*Предоставленный текст*
· · · · · · ·

Школьники твердили наизусть: "Ну, пошел же, ради бога..." и
"Мороз-воевода дозором..."
Студенты пели: "Выдь на Волгу: чей стон раздается..."
Так оно и должно было случиться.
На общенародное признание имеет право только умная и зрелая поэзия,
которая, как и проза, охватывает разнообразные области жизни и решает
серьезные задачи.
А когда поэзия выходит из графика движения, ее незаметно переводят на
запасный путь.
У нее могут быть свои любители, но она перестает быть чтением.
У поэтов, проделавших на своем веку какую-то работу, а не живших в
литературе "на всем готовом", всегда есть точный адрес и точная дата их
жизни и работы.
Этим адресом не может быть вселенная.
Мы все живом во вселенной - об этом забывать не надо, - но, кроме того,
у каждого из нас есть более простой и определенный адрес - страна, область,
город, улица, дом, квартира.
Наличие такого точного адреса может сложить критерием, позволяющим
отличить подлинною поэзию от производной.
Точный адрес был и у Шекспира, и у Пушкина, у Чехова, Горького, Блока и
Маяковского.
А вот, скажем, Габриэль д'Аннунцио [13] давал читателю такие
координаты:
"Вселенная, мне".
По этому адресу еще труднее найти человека, чем по адресу, указанному
Ванькой Жуковым:
"На деревню дедушке".
На узкий круг людей многозначительный вселенский адрес может произвести
впечатление, но ведь книги - и проза и стихи - держат экзамены, подвергаются
испытанию и проверке чуть ли не каждый год, и все то, что неполноценно, рано
или поздно проваливается, не выдерживает испытания временем. Обнаруживается
подоплека поддельной книги, проступает ее схема - скелет.
И если Шекспир, Данте, Сервантес, Пушкин, Гоголь живут долго, то это не
значит, что они переходят из десятилетия в десятилетие, из века в век без
экзамена. Нет, они тоже проверяются временем и блестяще выдерживают
испытания.
Впрочем, мысль о бессмертии или даже о литературном долголетии но
должна особенно беспокоить литераторов. Все равно сие от них не зависит.
А вот честное, неравнодушное отношение к своему времени, к своим
современникам, к своему народу - таково главное условие подлинной
поэтической работы.

· · · · · · ·

*Исходные материалы*

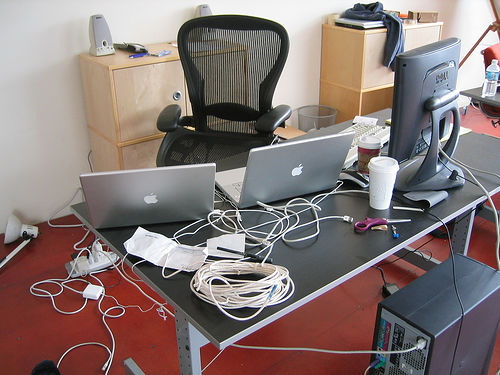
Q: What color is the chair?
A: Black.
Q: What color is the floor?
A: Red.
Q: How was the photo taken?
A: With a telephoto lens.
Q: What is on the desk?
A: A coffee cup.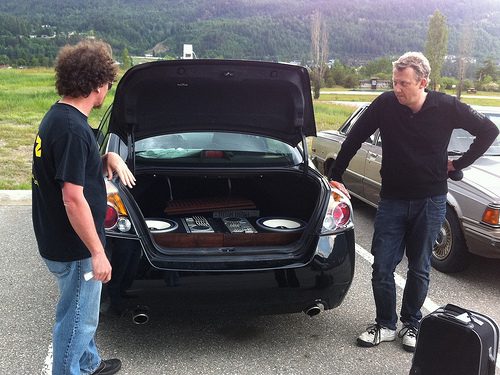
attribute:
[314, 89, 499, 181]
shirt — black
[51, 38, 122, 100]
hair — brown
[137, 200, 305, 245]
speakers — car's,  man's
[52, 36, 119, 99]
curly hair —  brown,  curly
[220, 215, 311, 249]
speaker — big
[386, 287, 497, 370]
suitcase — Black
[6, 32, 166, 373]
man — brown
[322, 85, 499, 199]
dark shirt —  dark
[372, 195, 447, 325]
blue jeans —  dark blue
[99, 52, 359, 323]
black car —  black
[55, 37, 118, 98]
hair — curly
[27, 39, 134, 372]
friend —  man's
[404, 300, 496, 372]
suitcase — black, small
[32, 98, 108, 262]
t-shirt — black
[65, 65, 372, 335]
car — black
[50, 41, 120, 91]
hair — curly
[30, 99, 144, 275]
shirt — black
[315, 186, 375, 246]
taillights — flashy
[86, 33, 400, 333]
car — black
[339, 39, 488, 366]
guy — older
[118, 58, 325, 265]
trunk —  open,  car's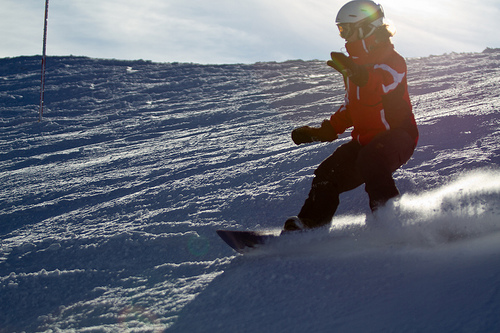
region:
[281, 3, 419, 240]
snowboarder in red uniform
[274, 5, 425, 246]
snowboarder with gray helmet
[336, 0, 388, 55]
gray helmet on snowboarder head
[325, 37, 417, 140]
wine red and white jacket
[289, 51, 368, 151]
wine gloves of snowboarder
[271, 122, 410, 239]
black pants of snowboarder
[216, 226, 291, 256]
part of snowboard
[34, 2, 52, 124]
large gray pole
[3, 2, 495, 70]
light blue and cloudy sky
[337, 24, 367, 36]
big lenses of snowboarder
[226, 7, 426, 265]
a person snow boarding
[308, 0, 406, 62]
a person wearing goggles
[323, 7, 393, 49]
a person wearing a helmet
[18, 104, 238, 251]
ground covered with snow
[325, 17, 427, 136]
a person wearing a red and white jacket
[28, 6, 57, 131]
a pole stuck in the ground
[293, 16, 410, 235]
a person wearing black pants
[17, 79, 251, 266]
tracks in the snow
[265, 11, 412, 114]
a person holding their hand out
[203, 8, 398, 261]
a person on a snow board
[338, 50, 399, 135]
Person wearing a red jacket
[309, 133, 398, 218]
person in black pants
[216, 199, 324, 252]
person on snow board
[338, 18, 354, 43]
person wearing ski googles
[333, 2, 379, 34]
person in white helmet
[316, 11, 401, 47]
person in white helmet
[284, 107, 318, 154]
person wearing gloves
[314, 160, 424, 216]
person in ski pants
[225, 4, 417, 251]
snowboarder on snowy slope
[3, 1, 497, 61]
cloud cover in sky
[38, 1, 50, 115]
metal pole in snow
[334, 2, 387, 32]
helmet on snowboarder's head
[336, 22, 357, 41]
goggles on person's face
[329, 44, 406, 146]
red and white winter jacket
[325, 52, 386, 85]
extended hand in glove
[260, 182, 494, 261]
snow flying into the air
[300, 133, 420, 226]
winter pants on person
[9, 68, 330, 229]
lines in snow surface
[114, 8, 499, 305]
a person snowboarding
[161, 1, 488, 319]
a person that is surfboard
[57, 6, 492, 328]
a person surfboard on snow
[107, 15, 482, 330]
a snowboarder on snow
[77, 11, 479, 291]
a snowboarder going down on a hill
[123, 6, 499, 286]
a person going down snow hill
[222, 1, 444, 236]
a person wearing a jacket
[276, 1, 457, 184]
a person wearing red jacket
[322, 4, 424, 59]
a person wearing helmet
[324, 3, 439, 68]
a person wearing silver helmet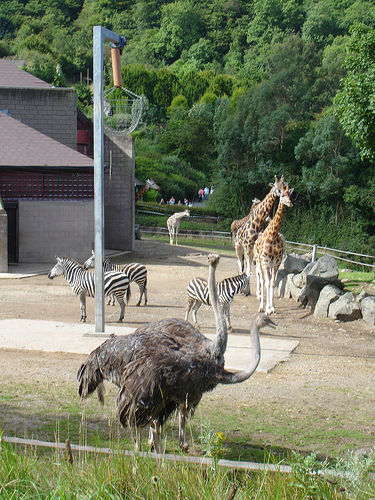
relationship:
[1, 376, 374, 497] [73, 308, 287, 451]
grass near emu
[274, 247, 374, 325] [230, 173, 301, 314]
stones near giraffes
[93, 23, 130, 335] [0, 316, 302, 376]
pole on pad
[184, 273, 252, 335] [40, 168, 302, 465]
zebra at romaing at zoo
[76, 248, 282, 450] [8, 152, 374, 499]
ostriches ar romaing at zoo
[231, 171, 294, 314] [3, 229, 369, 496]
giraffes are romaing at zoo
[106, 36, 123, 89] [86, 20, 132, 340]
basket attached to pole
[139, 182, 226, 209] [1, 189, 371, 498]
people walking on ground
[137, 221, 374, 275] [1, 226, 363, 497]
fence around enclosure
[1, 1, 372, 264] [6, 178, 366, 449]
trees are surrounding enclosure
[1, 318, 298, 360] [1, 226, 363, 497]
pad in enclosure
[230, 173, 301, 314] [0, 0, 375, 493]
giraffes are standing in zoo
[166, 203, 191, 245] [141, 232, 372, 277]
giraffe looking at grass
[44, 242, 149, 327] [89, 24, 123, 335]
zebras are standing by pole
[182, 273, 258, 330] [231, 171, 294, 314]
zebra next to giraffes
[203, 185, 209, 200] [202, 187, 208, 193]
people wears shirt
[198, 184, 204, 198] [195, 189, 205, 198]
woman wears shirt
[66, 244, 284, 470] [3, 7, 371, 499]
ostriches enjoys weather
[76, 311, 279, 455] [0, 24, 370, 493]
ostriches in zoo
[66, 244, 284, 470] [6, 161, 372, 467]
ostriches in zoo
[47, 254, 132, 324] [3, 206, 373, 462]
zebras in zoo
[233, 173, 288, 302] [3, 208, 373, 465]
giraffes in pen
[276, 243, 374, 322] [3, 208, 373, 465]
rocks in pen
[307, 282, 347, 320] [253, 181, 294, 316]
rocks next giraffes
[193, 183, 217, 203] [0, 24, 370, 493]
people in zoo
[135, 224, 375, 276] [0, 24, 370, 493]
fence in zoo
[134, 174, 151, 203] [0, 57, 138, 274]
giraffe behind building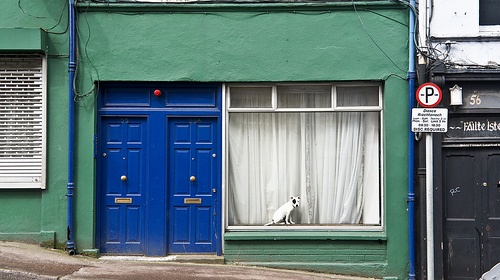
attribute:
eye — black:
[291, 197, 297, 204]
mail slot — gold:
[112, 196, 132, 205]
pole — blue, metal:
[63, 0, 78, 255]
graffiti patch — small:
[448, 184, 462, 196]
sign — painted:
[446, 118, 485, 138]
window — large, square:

· · · · · · ·

*Ваша задача*
Повторите дословно отрывок текста о поэзии: всё, начиная со слов «Так оно и должно» и вниз до слов «улица, дом, квартира.». Опирайтесь только на сам текст.

*Решение задачи*
Так оно и должно было случиться.
На общенародное признание имеет право только умная и зрелая поэзия,
которая, как и проза, охватывает разнообразные области жизни и решает
серьезные задачи.
А когда поэзия выходит из графика движения, ее незаметно переводят на
запасный путь.
У нее могут быть свои любители, но она перестает быть чтением.
У поэтов, проделавших на своем веку какую-то работу, а не живших в
литературе "на всем готовом", всегда есть точный адрес и точная дата их
жизни и работы.
Этим адресом не может быть вселенная.
Мы все живом во вселенной - об этом забывать не надо, - но, кроме того,
у каждого из нас есть более простой и определенный адрес - страна, область,
город, улица, дом, квартира.